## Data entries

···

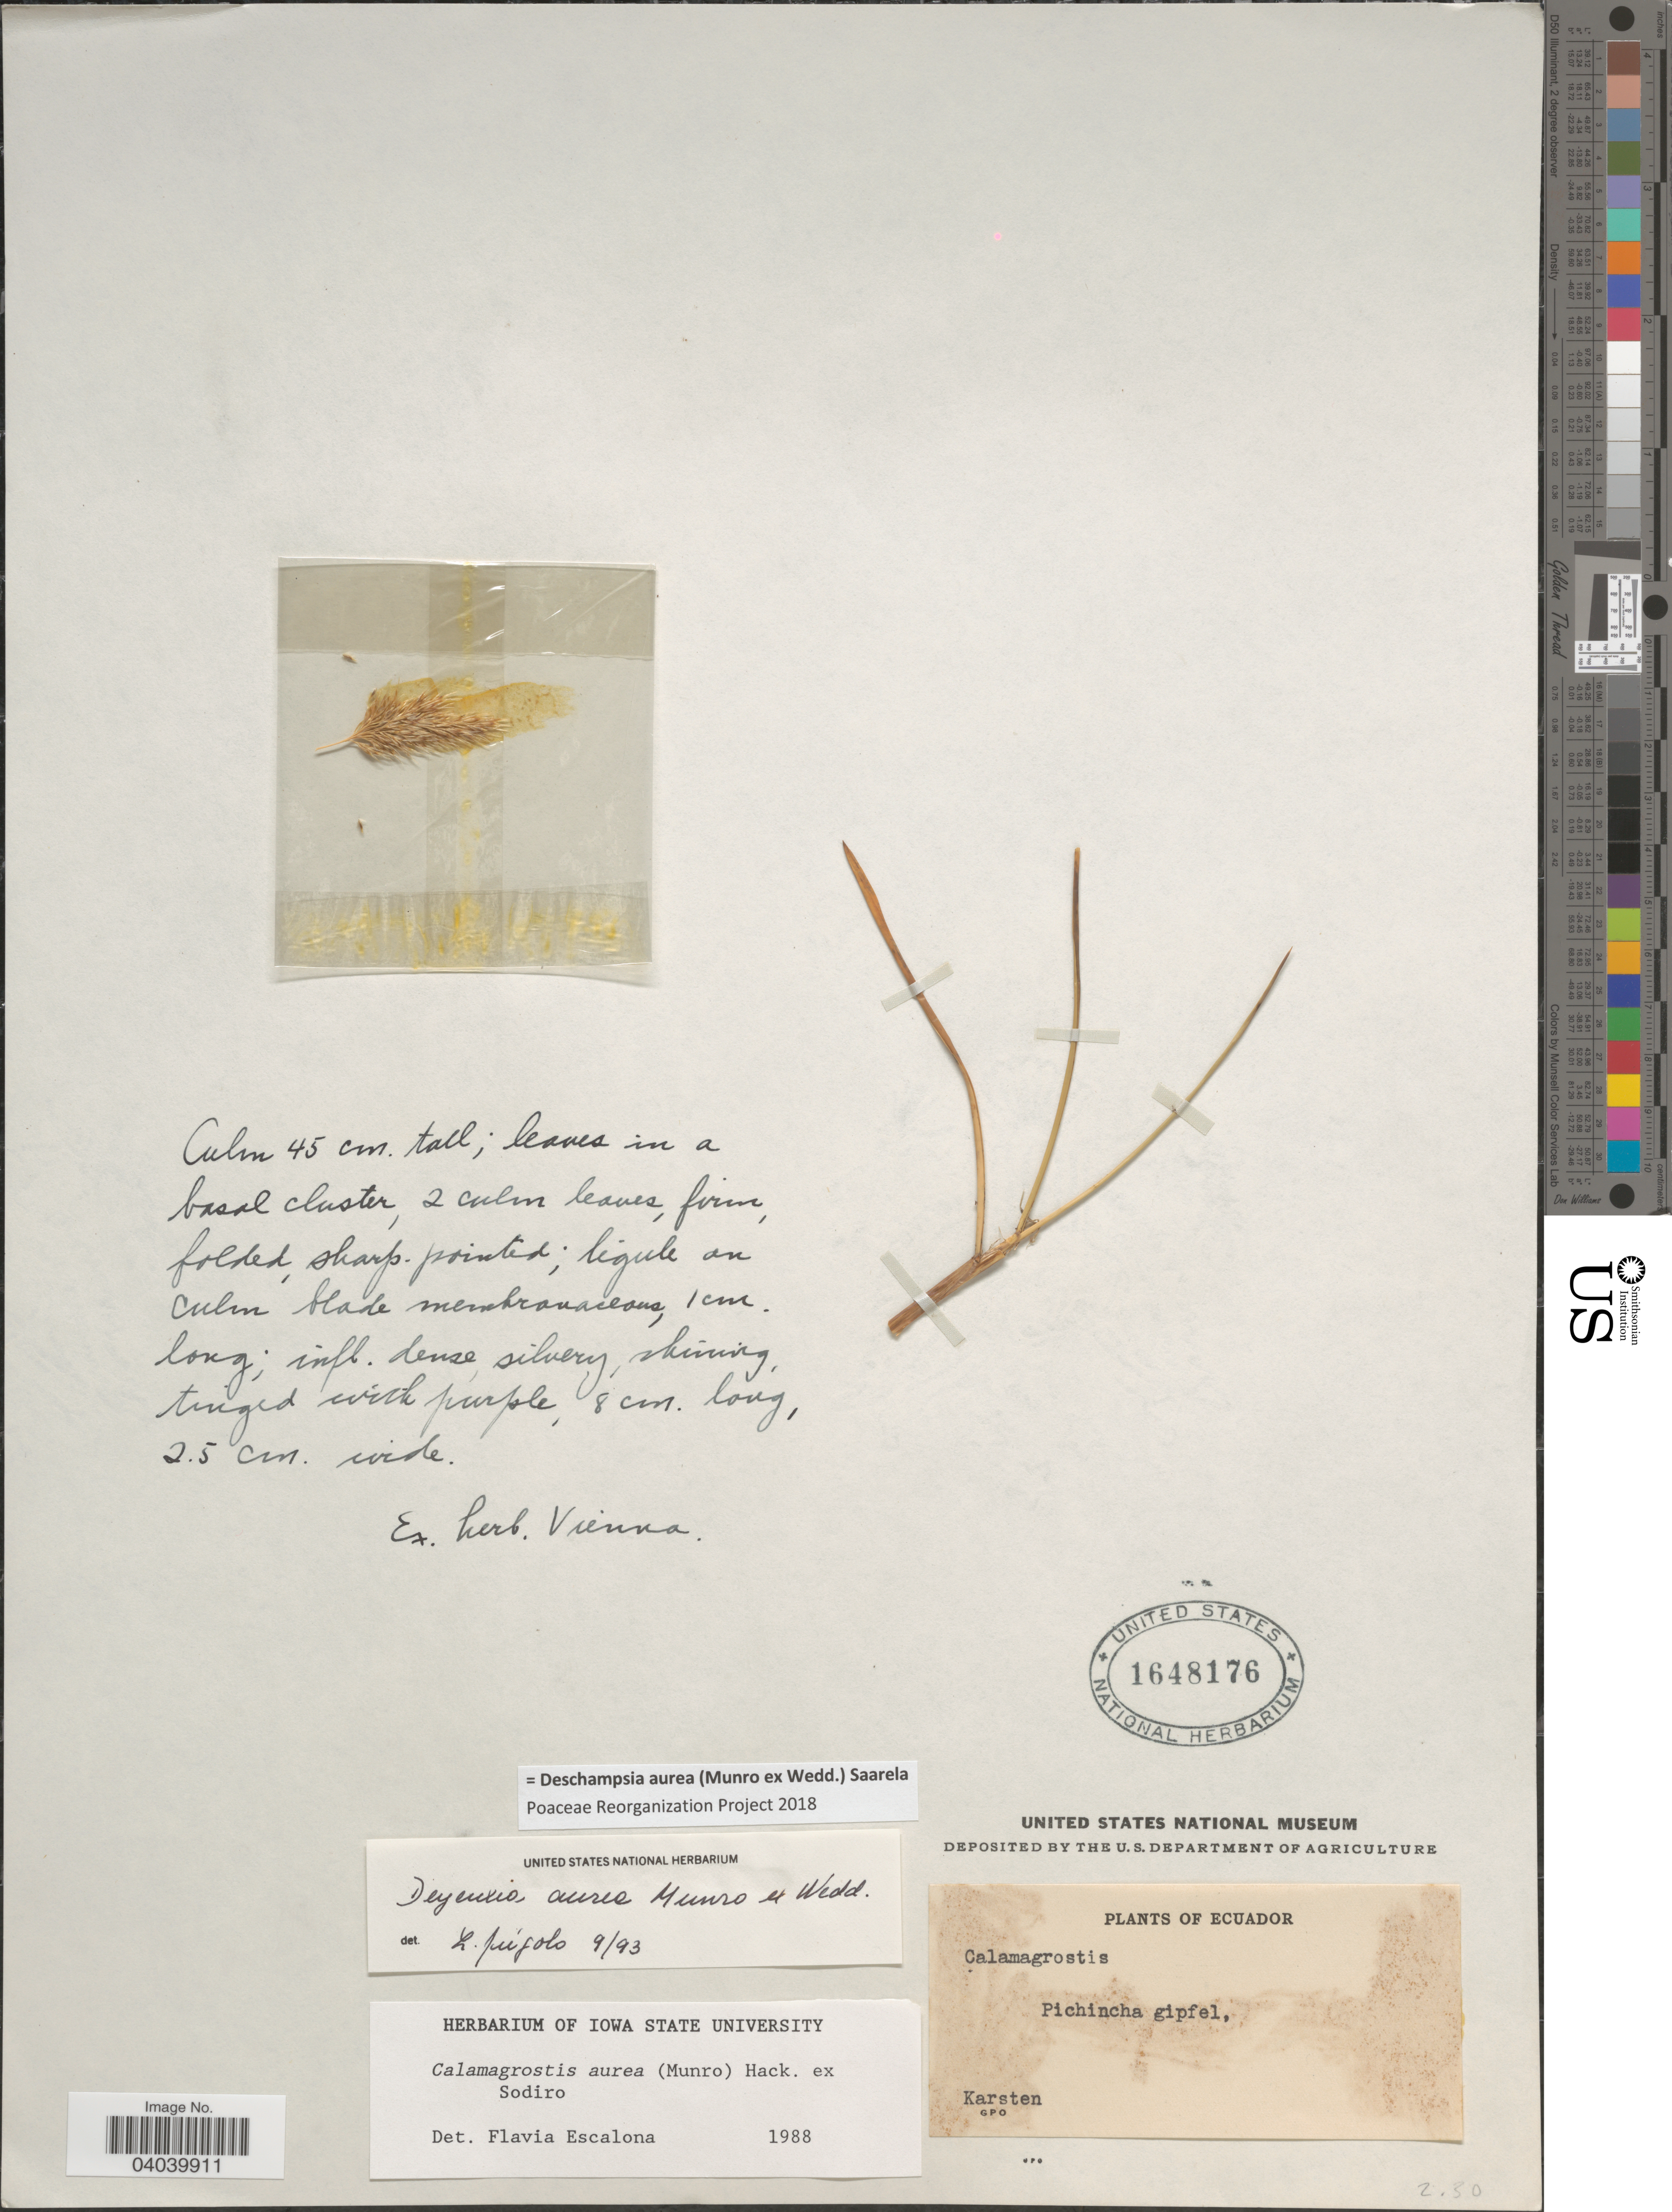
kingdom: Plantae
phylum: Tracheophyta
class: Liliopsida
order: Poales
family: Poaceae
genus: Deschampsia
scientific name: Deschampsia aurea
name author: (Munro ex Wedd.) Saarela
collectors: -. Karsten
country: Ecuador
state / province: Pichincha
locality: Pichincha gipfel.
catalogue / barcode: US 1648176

···

## EXERCISE GOAL
Reproduce the material with every "collectors" changed to "collected by" and everything else left unchanged. Omit the pictures from your answer.

## EXERCISE RESULT
kingdom: Plantae
phylum: Tracheophyta
class: Liliopsida
order: Poales
family: Poaceae
genus: Deschampsia
scientific name: Deschampsia aurea
name author: (Munro ex Wedd.) Saarela
collected by: -. Karsten
country: Ecuador
state / province: Pichincha
locality: Pichincha gipfel.
catalogue / barcode: US 1648176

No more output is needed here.